THE EXERCISE ::
Render every line of the entries below as a single numbered list, skipping any blank lines.

SUPPLIED ENTRIES ::
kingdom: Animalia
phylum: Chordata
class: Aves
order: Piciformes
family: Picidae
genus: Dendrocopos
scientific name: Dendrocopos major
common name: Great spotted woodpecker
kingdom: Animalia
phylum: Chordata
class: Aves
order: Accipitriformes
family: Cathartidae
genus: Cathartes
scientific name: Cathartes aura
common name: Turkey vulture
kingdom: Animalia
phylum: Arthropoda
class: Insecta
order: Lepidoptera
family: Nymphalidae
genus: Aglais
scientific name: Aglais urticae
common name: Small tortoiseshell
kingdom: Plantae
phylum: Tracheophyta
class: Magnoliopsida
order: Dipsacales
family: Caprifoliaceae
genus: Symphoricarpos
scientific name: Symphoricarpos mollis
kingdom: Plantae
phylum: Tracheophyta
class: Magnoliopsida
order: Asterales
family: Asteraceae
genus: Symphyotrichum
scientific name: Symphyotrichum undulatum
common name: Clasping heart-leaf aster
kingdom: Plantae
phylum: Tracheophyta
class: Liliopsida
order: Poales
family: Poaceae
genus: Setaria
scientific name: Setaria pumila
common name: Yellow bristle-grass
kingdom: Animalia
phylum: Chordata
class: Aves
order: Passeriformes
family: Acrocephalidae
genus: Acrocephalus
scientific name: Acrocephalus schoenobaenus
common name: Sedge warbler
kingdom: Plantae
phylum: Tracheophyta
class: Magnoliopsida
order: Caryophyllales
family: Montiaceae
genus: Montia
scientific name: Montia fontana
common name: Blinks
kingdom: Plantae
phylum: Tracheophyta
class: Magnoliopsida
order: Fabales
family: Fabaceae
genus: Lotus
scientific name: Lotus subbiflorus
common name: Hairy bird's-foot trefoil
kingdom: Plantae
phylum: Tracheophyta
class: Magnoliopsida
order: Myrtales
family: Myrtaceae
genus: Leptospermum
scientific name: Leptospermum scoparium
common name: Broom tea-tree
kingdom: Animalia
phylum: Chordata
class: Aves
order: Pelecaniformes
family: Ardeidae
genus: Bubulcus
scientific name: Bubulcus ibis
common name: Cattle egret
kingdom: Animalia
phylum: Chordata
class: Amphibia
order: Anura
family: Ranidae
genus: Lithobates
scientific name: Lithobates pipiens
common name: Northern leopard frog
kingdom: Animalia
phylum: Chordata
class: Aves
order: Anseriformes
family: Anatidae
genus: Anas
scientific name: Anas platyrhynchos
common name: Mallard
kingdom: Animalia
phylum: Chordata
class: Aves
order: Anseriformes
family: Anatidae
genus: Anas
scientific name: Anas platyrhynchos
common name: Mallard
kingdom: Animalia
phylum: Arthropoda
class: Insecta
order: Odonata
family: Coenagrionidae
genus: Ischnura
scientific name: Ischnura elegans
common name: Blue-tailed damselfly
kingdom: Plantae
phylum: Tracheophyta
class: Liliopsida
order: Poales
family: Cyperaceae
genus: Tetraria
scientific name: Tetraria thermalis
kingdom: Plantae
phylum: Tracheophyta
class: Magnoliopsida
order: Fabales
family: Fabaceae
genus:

CORRECT ANSWER ::
1. kingdom: Animalia
2. phylum: Chordata
3. class: Aves
4. order: Piciformes
5. family: Picidae
6. genus: Dendrocopos
7. scientific name: Dendrocopos major
8. common name: Great spotted woodpecker
9. kingdom: Animalia
10. phylum: Chordata
11. class: Aves
12. order: Accipitriformes
13. family: Cathartidae
14. genus: Cathartes
15. scientific name: Cathartes aura
16. common name: Turkey vulture
17. kingdom: Animalia
18. phylum: Arthropoda
19. class: Insecta
20. order: Lepidoptera
21. family: Nymphalidae
22. genus: Aglais
23. scientific name: Aglais urticae
24. common name: Small tortoiseshell
25. kingdom: Plantae
26. phylum: Tracheophyta
27. class: Magnoliopsida
28. order: Dipsacales
29. family: Caprifoliaceae
30. genus: Symphoricarpos
31. scientific name: Symphoricarpos mollis
32. kingdom: Plantae
33. phylum: Tracheophyta
34. class: Magnoliopsida
35. order: Asterales
36. family: Asteraceae
37. genus: Symphyotrichum
38. scientific name: Symphyotrichum undulatum
39. common name: Clasping heart-leaf aster
40. kingdom: Plantae
41. phylum: Tracheophyta
42. class: Liliopsida
43. order: Poales
44. family: Poaceae
45. genus: Setaria
46. scientific name: Setaria pumila
47. common name: Yellow bristle-grass
48. kingdom: Animalia
49. phylum: Chordata
50. class: Aves
51. order: Passeriformes
52. family: Acrocephalidae
53. genus: Acrocephalus
54. scientific name: Acrocephalus schoenobaenus
55. common name: Sedge warbler
56. kingdom: Plantae
57. phylum: Tracheophyta
58. class: Magnoliopsida
59. order: Caryophyllales
60. family: Montiaceae
61. genus: Montia
62. scientific name: Montia fontana
63. common name: Blinks
64. kingdom: Plantae
65. phylum: Tracheophyta
66. class: Magnoliopsida
67. order: Fabales
68. family: Fabaceae
69. genus: Lotus
70. scientific name: Lotus subbiflorus
71. common name: Hairy bird's-foot trefoil
72. kingdom: Plantae
73. phylum: Tracheophyta
74. class: Magnoliopsida
75. order: Myrtales
76. family: Myrtaceae
77. genus: Leptospermum
78. scientific name: Leptospermum scoparium
79. common name: Broom tea-tree
80. kingdom: Animalia
81. phylum: Chordata
82. class: Aves
83. order: Pelecaniformes
84. family: Ardeidae
85. genus: Bubulcus
86. scientific name: Bubulcus ibis
87. common name: Cattle egret
88. kingdom: Animalia
89. phylum: Chordata
90. class: Amphibia
91. order: Anura
92. family: Ranidae
93. genus: Lithobates
94. scientific name: Lithobates pipiens
95. common name: Northern leopard frog
96. kingdom: Animalia
97. phylum: Chordata
98. class: Aves
99. order: Anseriformes
100. family: Anatidae
101. genus: Anas
102. scientific name: Anas platyrhynchos
103. common name: Mallard
104. kingdom: Animalia
105. phylum: Chordata
106. class: Aves
107. order: Anseriformes
108. family: Anatidae
109. genus: Anas
110. scientific name: Anas platyrhynchos
111. common name: Mallard
112. kingdom: Animalia
113. phylum: Arthropoda
114. class: Insecta
115. order: Odonata
116. family: Coenagrionidae
117. genus: Ischnura
118. scientific name: Ischnura elegans
119. common name: Blue-tailed damselfly
120. kingdom: Plantae
121. phylum: Tracheophyta
122. class: Liliopsida
123. order: Poales
124. family: Cyperaceae
125. genus: Tetraria
126. scientific name: Tetraria thermalis
127. kingdom: Plantae
128. phylum: Tracheophyta
129. class: Magnoliopsida
130. order: Fabales
131. family: Fabaceae
132. genus:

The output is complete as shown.